Fama the Younger’s work was insightful and created an immense benefit for investors. But Fama the Elder’s work was almost as bad as the earlier work was good. The premise was deeply flawed. People were not rational, profit-maximizing machines — they were emotional, error-prone actors who often operated against their own best interests. Information efficiency was a nice concept, but it simply did not work in the real world.

The Nobel committee resolved this problem quite elegantly.

Unbeknownst to Fama the Elder, he had an adversary 1,000 miles away. On the ivy-covered campus of Yale, a young man decided that the efficient-market hypothesis made no sense. Professor Robert Shiller’s data overwhelmingly showed that markets were at times as irrational as the humans who traded them. His 1989 book on market volatility found that price fluctuations in speculative markets were not rational and did not reflect all known information. Price action moved so much more than future dividends changed that something else had to be at work. That factor was human behavior.

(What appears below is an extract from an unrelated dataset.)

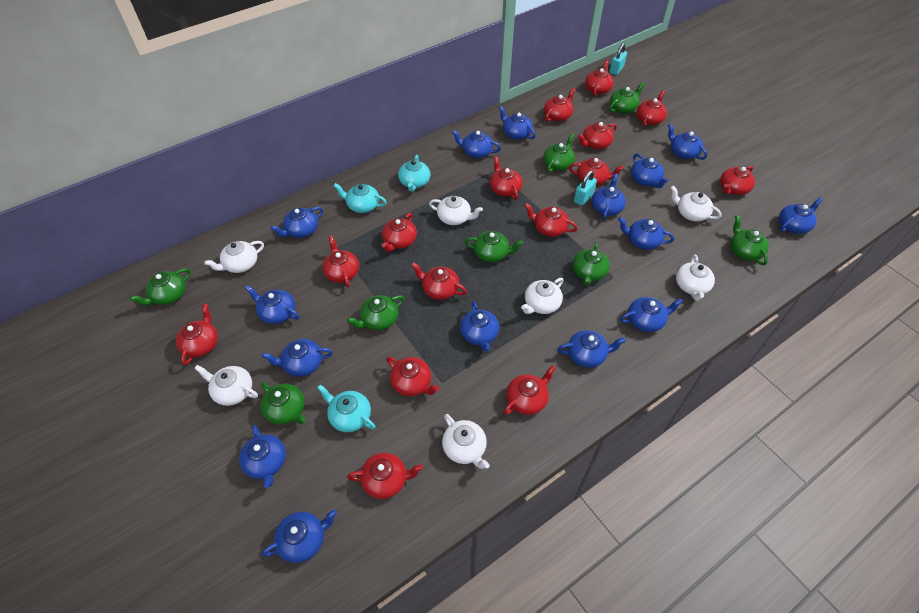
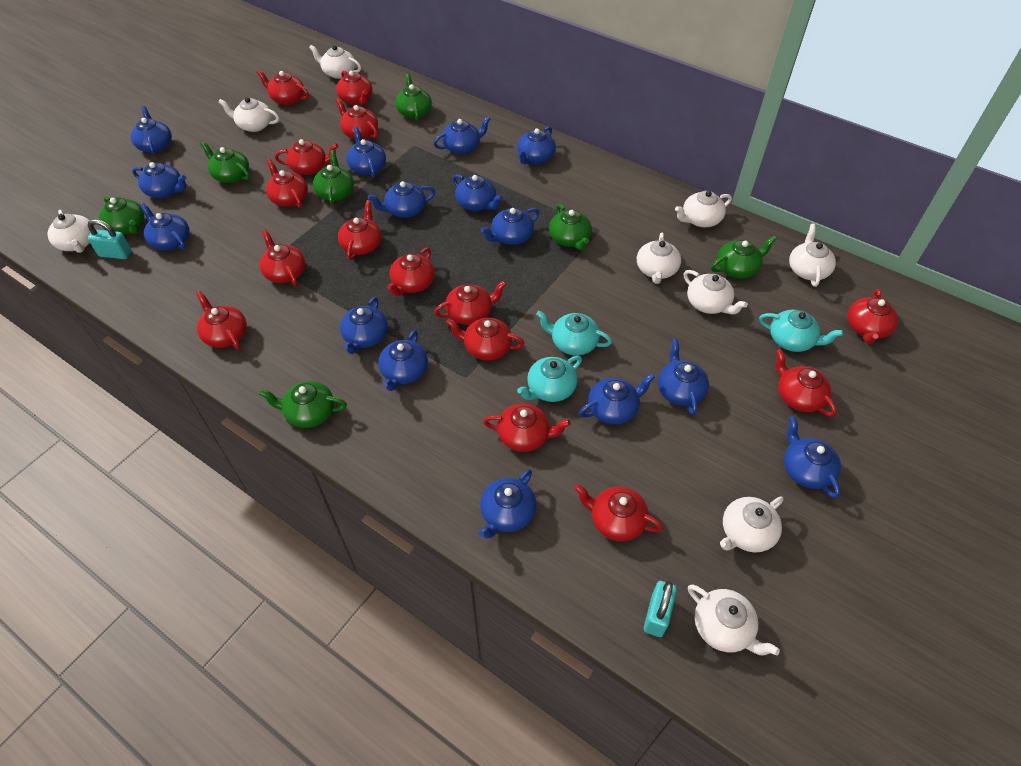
green teapot: [130,268,191,305] [260,382,306,425] [347,295,404,330] [464,231,523,262] [543,133,575,172] [573,242,610,286] [609,82,644,114] [731,215,769,265] = 8 -> [99,196,145,234] [200,141,250,183] [259,381,347,428] [313,150,354,205] [395,73,432,121] [549,204,592,250] [711,236,777,279] = 7
white teapot: [194,365,258,406] [204,241,264,273] [429,196,483,225] [442,414,490,469] [521,278,564,314] [671,186,722,222] [676,254,715,301] = 7 -> [47,210,91,253] [218,97,279,132] [309,45,361,79] [637,233,681,284] [675,191,732,227] [684,270,748,314] [688,584,780,656] [720,496,784,552] [789,224,836,287] = 9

Bubbles formed, prices detached from reality, then just as soon came back to Earth. This was hardly informational efficiency. After the 1987 crash, Shiller remarked, “The efficient-markets hypothesis is the most remarkable error in the history of economic theory.” Indeed, much of Shiller’s work over the next 20-plus years was railing against the hypothesis’s obvious failings. Warning of the tech bubble late in 1999 and then of the housing bubble in 2006 served to cement Shiller’s reputation, as well as his views that markets were irrational. Sometimes prices had nothing whatsoever to do with the available information — except the insight that people occasionally went crazy.

So the Nobel committee could recognize Fama the Younger, awarding him the prize for his work on unpredictability. But it could distance itself from the silliness of Fama the Elder, by having the Younger share the award with Shiller.

And that is how the most astute critic of the efficient-market hypothesis helped its creator win a Nobel Prize in economics.